Anvisa aprova regras para cultivo controlado de cannabis medicinal e amplia acesso a tratamentos no Brasil

Nova resolução autoriza produção nacional para fins medicinais, amplia vias de uso e permite acesso a terapias com maior concentração de THC para mais pacientes

A Agência Nacional de Vigilância Sanitária (Anvisa) aprovou, nesta quarta-feira (28), uma nova resolução que estabelece regras para o cultivo controlado da cannabis medicinal no Brasil e amplia o acesso a terapias à base da planta. A medida permite a produção nacional da cannabis exclusivamente para fins medicinais e farmacológicos, além de promover mudanças importantes nas formas de uso, no perfil de pacientes atendidos e na manipulação dos produtos.

De acordo com a norma, o cultivo da planta será autorizado apenas para abastecer a fabricação de medicamentos e outros produtos regulados pela Anvisa, com limite de até 0,3% de tetrahidrocanabinol (THC), conforme entendimento já estabelecido pela Justiça para substâncias sem efeito psicotrópico relevante. A produção será submetida a regras sanitárias rigorosas e fiscalização da agência.

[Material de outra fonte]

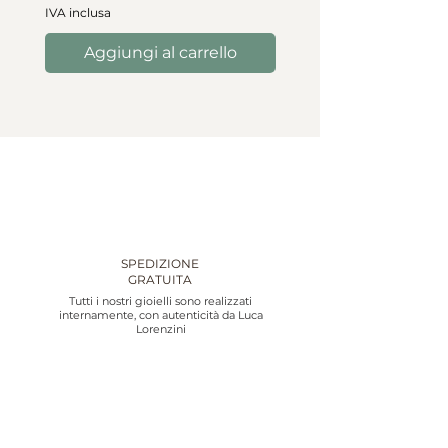
IVA inclusa
Aggiungi al carrello
Aggiungi al carre
SPEDIZIONE
GRATUITA
Tutti i nostri gioielli sono realizzati
internamente, con autenticità da Luca
Lorenzini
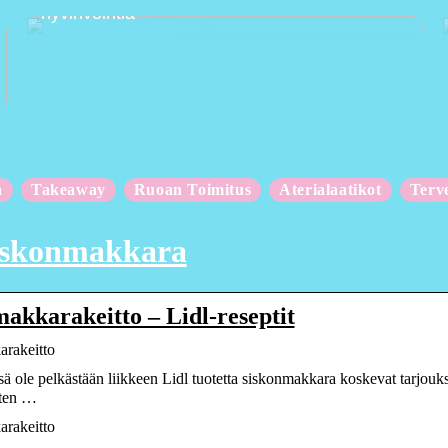
hyvinvointia
n
Takeaway
Ruoan Toimitus
Aterialaatikot
Terv
siskonmakkara
akkarakeitto – Lidl-reseptit
rakeitto
ä ole pelkästään liikkeen Lidl tuotetta siskonmakkara koskevat tarjouks
uten …
rakeitto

A decisão atende a uma determinação do Superior Tribunal de Justiça (STJ), que, em novembro de 2024, estabeleceu que a Anvisa deveria regulamentar o cultivo da cannabis para fins exclusivamente medicinais e farmacológicos. Até então, a maior parte dos produtos utilizados por pacientes brasileiros dependia de importação, o que elevava custos e dificultava o acesso.

Entre as mudanças aprovadas, a nova resolução autoriza a venda do fitofármaco canabidiol em farmácias de manipulação, mediante prescrição médica individualizada. Também foram ampliadas as vias de administração permitidas. Além do uso oral e inalatória — esta última substituindo tecnicamente a antiga denominação “via nasal” — passam a ser autorizadas as vias dermatológica, bucal e sublingual, com base em evidências científicas analisadas durante o processo de Análise de Impacto Regulatório.

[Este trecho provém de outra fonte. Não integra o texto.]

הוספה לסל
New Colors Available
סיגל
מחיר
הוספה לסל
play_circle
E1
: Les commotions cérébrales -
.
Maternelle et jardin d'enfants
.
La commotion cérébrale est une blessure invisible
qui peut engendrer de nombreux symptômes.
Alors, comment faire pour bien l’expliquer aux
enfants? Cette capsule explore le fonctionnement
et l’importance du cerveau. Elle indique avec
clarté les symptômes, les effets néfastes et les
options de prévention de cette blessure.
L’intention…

Outra alteração significativa diz respeito ao perfil dos pacientes que podem utilizar medicamentos à base de cannabis com concentração de THC acima de 0,2%. Antes restrito a pacientes em cuidados paliativos ou com condições irreversíveis ou terminais, o uso desses produtos passa a ser permitido também para pessoas com doenças debilitantes graves, ampliando o acesso a tratamentos com maior potencial terapêutico.

A norma também autoriza a importação da planta ou de extratos de cannabis para a fabricação de medicamentos no país e flexibiliza regras sobre publicidade. A divulgação de produtos à base de cannabis passa a ser permitida exclusivamente para profissionais prescritores, de forma restrita às informações de rotulagem e aos folhetos previamente aprovados pela Anvisa.

Apesar das mudanças, a agência reforça que não houve qualquer flexibilização quanto ao uso recreativo da cannabis, que continua proibido. O uso da planta segue autorizado apenas para fins medicinais, dentro dos critérios técnicos, científicos e sanitários estabelecidos pela regulamentação brasileira.